What is required: Output all of the material below verbatim, line for line, and leave out the pictures.

Records shown:
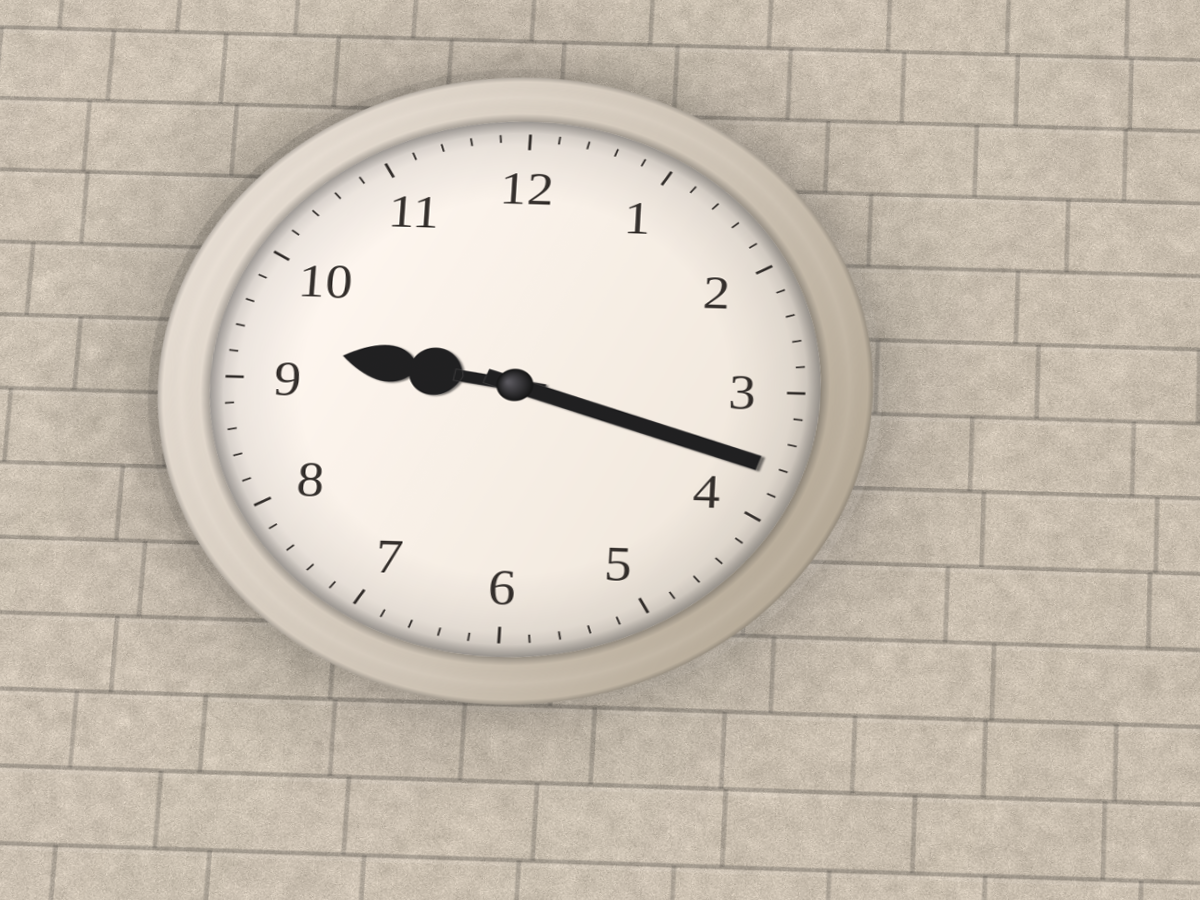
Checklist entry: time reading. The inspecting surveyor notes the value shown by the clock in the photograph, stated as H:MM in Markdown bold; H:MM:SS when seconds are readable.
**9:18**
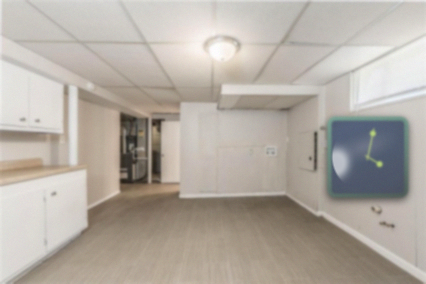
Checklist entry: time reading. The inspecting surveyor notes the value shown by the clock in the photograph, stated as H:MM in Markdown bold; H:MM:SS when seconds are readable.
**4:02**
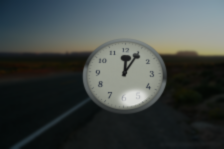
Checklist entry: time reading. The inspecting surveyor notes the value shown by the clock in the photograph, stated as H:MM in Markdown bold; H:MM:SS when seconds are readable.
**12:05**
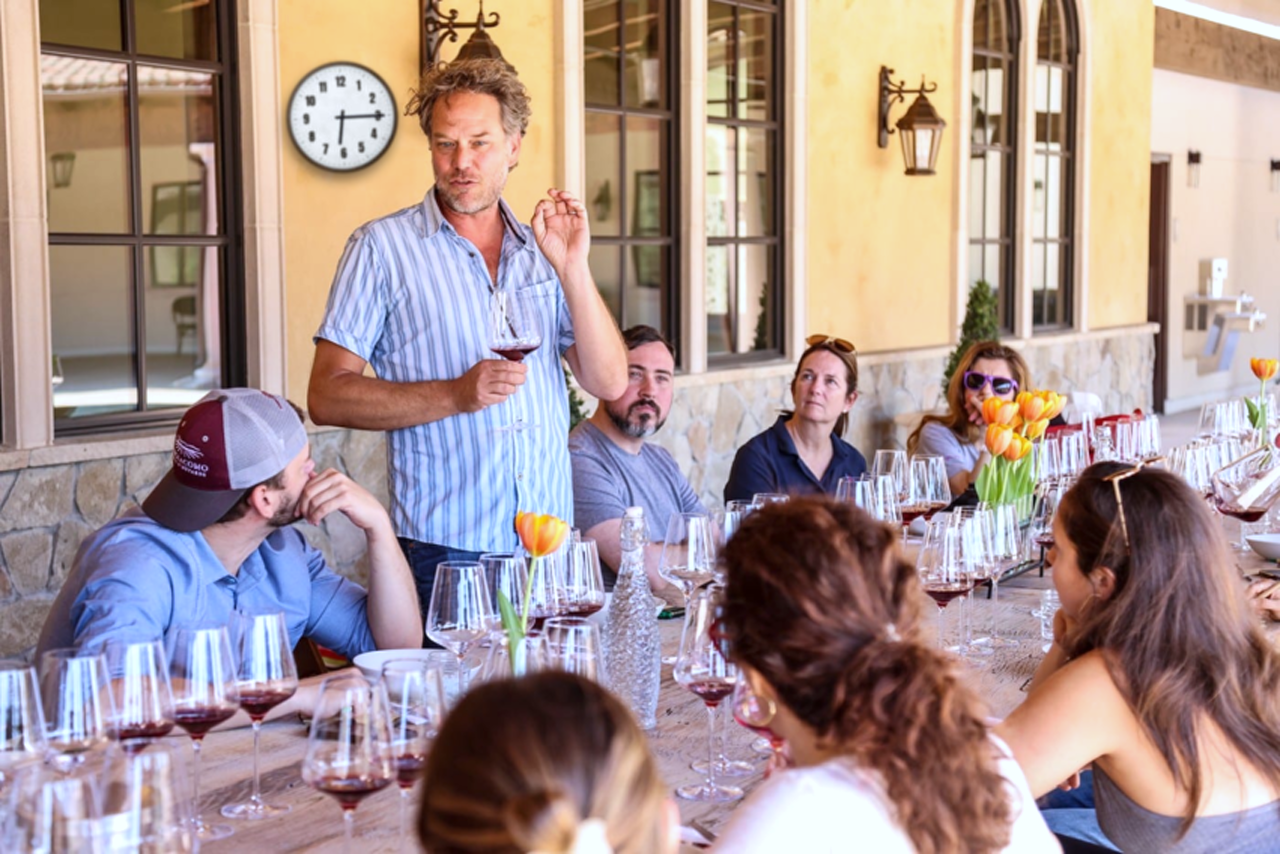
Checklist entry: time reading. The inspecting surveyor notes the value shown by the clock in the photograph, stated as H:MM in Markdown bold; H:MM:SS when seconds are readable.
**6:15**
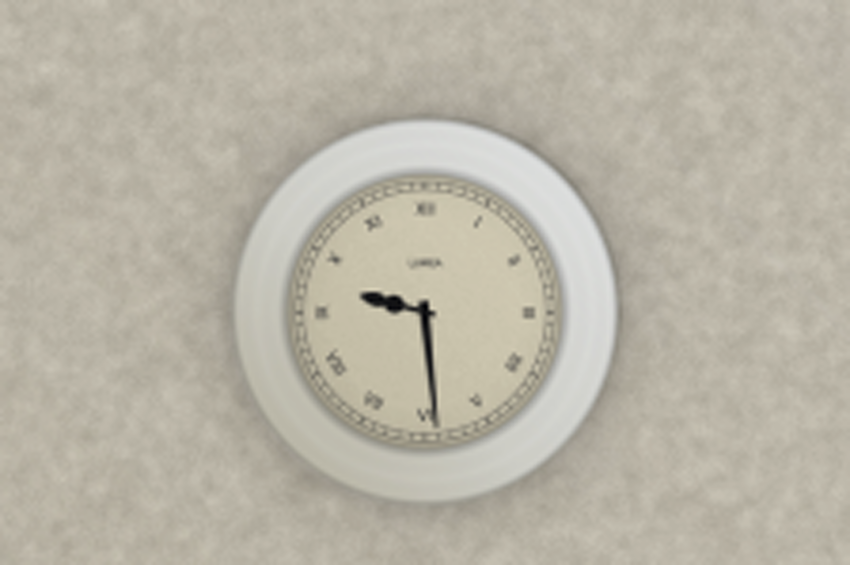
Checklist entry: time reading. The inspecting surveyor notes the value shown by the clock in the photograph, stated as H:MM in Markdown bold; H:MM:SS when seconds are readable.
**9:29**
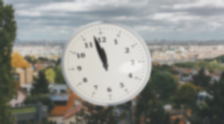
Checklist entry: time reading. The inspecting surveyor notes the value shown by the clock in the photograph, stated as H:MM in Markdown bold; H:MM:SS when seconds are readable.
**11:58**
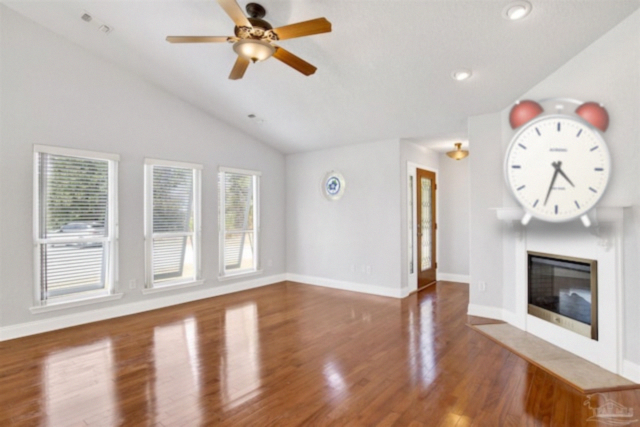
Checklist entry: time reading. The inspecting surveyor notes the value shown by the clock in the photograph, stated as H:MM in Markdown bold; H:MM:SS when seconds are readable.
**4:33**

Finished answer:
Checklist entry: time reading. The inspecting surveyor notes the value shown by the clock in the photograph, stated as H:MM in Markdown bold; H:MM:SS when seconds are readable.
**9:18**
Checklist entry: time reading. The inspecting surveyor notes the value shown by the clock in the photograph, stated as H:MM in Markdown bold; H:MM:SS when seconds are readable.
**4:02**
Checklist entry: time reading. The inspecting surveyor notes the value shown by the clock in the photograph, stated as H:MM in Markdown bold; H:MM:SS when seconds are readable.
**12:05**
Checklist entry: time reading. The inspecting surveyor notes the value shown by the clock in the photograph, stated as H:MM in Markdown bold; H:MM:SS when seconds are readable.
**6:15**
Checklist entry: time reading. The inspecting surveyor notes the value shown by the clock in the photograph, stated as H:MM in Markdown bold; H:MM:SS when seconds are readable.
**9:29**
Checklist entry: time reading. The inspecting surveyor notes the value shown by the clock in the photograph, stated as H:MM in Markdown bold; H:MM:SS when seconds are readable.
**11:58**
Checklist entry: time reading. The inspecting surveyor notes the value shown by the clock in the photograph, stated as H:MM in Markdown bold; H:MM:SS when seconds are readable.
**4:33**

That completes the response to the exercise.